Stored data ▸
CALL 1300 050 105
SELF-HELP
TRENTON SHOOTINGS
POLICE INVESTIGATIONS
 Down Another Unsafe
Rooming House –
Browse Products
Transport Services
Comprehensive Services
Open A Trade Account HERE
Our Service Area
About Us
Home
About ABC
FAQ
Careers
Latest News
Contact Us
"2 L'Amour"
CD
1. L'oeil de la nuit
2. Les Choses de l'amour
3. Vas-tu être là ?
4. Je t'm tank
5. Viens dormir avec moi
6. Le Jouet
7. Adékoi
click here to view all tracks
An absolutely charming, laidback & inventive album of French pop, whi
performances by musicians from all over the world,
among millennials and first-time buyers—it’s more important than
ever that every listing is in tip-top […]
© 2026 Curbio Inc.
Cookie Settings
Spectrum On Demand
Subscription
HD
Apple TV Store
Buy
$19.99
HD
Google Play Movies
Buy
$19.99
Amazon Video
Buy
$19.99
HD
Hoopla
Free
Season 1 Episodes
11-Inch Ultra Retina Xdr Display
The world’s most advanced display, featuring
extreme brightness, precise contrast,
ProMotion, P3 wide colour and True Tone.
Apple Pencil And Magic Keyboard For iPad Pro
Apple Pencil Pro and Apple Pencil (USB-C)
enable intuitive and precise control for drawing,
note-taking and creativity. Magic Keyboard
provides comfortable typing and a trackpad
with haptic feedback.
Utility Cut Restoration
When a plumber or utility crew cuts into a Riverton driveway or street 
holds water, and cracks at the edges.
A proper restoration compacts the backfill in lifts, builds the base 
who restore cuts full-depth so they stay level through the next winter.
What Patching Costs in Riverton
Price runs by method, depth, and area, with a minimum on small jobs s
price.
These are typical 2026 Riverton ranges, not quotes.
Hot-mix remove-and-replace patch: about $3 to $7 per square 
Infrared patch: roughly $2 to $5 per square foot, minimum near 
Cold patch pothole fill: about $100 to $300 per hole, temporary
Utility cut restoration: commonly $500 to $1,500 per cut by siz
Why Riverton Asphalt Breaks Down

Work request ▸
Exactly how many lines in the material above mention the word "Keyboard"? Give the number and nothing besides.

Expected output ▸
2